> For me, any code that I wrote more than 3 weeks, I forgot. That's why I comment the hell out of my code.
I couldn't agree more.
A while back I got in the habit of trying to write code for "me, six-months from now". So, if I think I can explain it to "future me", then I'm happy. Ever since I started doing that, I've been much happier with "past me"'s code.
In addition to comments (particularly around hard to grok code), I've also started trying to be as consistent as possible in code structure and naming schemes. This also helps a lot.
Meta comment: This is bullshit and has problems with this that and the other thing. But to fix that I'd have to refactor this other module and I'm not going to do that now. And the other thing I'm drawing a blank.
Meta comment2: I don't think the code needs to do this here. But I can't prove it right now.
Meta comment3: We absolutely need to do this exactly as it is. Because otherwise bad thing happens, which you probably won't see until it hits production.
Meta comment4: This function name isn't correct. But I can't think of a name that is better.
I used to worry about putting emotional blurbs in comments or commit messages, but I'm starting to see their value. A commit that starts "This ugly writing is to appease Roger, the editor obsessed with AP style" lets me know three things:
- Who asked for the change
- The source of the content
- The fact I disagree but still do it, so future me doesn't pick fights present me avoided
Of course, it could also mean "TODO: revert this commit the minute Roger retires."

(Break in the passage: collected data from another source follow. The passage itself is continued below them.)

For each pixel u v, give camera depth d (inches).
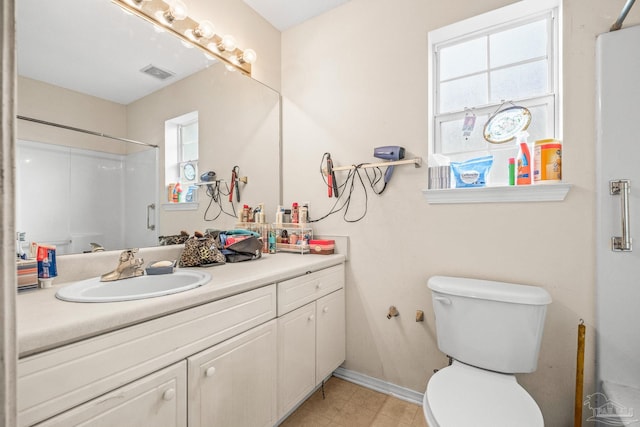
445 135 67.5
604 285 47.6
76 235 47.2
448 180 61.6
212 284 43.3
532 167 55.2
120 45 52.6
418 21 65.9
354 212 73.7
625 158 46.3
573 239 51.0
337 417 61.4
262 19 80.7
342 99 75.8
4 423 13.0
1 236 13.0
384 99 69.9
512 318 48.8
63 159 45.9
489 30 62.6
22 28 42.1
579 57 50.4
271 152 83.0
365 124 72.3
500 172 61.2
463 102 66.0
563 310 51.9
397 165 67.8
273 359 51.9
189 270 52.8
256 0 74.4
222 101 70.4
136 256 54.4
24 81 42.3
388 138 69.3
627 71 46.1
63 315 30.1
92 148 49.1
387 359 69.7
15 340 13.5
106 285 43.7
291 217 80.7
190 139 64.0
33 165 43.1
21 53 42.0
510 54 61.5
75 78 47.2
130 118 53.9
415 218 66.0
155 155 57.9
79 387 28.6
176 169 61.4
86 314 30.4
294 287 57.2
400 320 68.1
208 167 67.7
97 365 29.9
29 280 40.1
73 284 42.2
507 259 56.4
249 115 76.8
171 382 36.2
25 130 42.4
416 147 65.9
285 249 78.3
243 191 76.0
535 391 54.1
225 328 43.4
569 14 51.2
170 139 60.4
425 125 64.9
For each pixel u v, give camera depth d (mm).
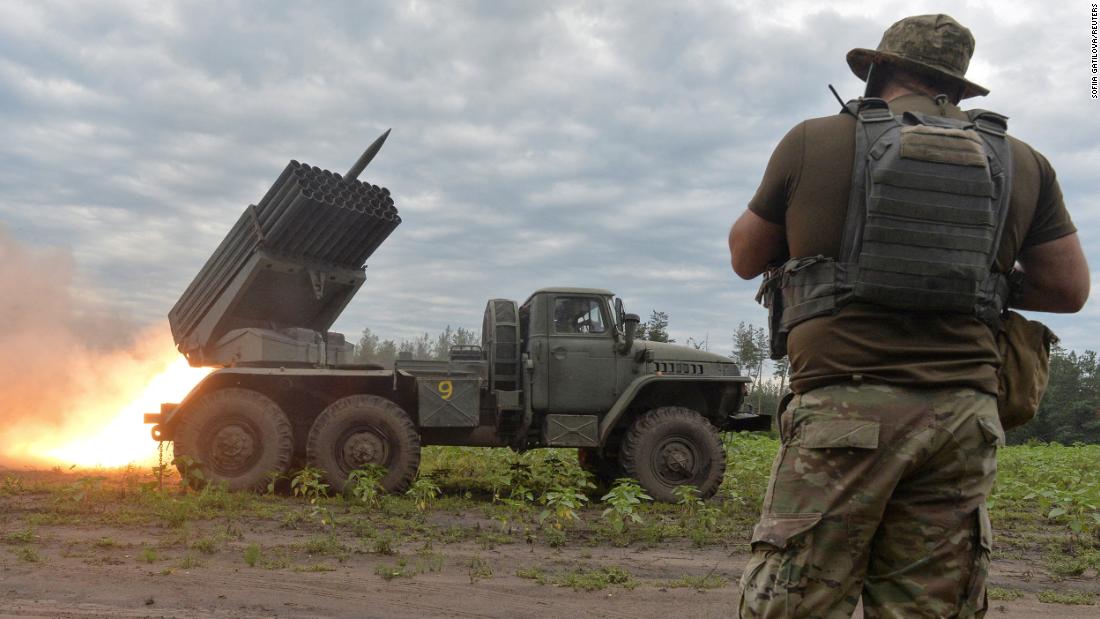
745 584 1993
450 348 9539
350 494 8461
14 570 4773
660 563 5781
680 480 8938
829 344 1966
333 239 9281
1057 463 14016
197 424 8500
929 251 1900
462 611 4348
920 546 1900
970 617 1899
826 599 1887
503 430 9336
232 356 9211
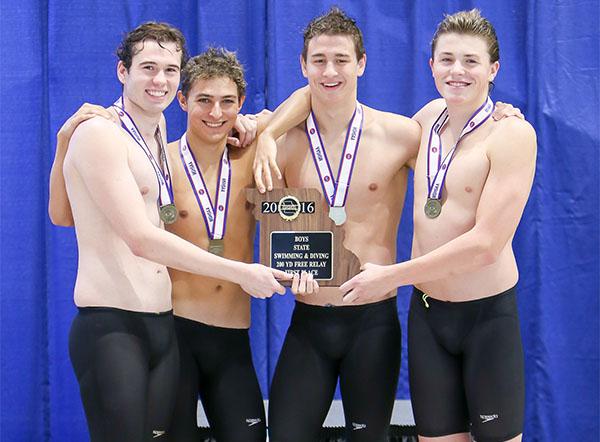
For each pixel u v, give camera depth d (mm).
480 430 3096
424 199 3164
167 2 4551
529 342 4500
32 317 4562
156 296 2955
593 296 4445
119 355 2811
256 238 4395
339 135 3379
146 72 2943
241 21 4508
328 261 3166
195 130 3336
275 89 4480
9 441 4586
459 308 3107
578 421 4477
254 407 3379
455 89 3037
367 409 3332
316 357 3344
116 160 2797
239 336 3434
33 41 4543
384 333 3334
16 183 4559
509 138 2959
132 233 2773
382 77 4527
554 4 4406
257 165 3240
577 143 4422
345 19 3279
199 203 3373
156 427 2988
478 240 2930
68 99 4539
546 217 4449
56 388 4562
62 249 4555
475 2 4480
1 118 4555
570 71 4418
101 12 4523
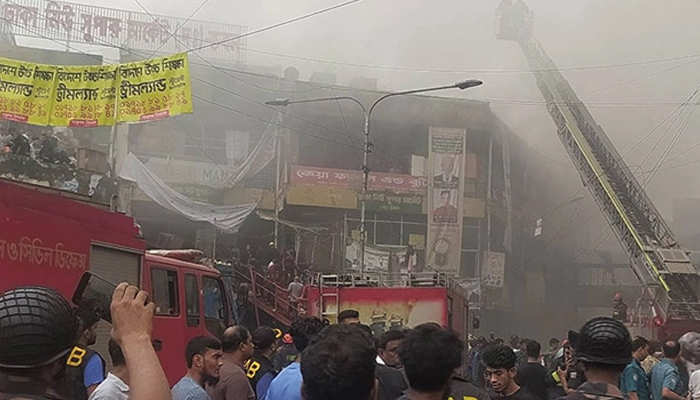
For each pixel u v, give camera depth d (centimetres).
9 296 217
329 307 1648
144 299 237
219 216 2495
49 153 1992
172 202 2462
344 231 3228
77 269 744
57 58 2772
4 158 1831
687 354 811
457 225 3434
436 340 352
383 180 3347
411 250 3225
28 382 213
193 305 1030
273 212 3069
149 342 230
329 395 271
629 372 794
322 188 3186
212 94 3131
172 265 974
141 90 1500
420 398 353
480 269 3553
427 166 3478
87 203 837
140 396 217
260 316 2220
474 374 1798
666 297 2488
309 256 3170
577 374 771
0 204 645
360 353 274
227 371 625
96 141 2725
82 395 527
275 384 509
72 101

That's less about emotion and more about context, which absolutely is important to capture. Links to tracking systems, and in more dysfunctional environments, quotes from emails and water cooler conversations can help a lot when going back in time. Generally I put those in the commit message whenever it makes sense, but sometimes it's better to put it in the actual comments themselves.
On the other hand, on the rare occasion that I've commented or committed something based on emotions, I've always regretted it. Granted they never caused problems for me, just a source of internal embarrassment. Still a good enough reason to be thoughtful about what emotions you express.
> Meta comment3: We absolutely need to do this exactly as it is. Because otherwise bad thing happens, which you probably won't see until it hits production.
This is the highest purpose that a comment can fulfill - telling why you are doing something that looks stupid.
When dealing with articulate code I often rename the same thing multiple time while I understand it better/clarify it's purpose.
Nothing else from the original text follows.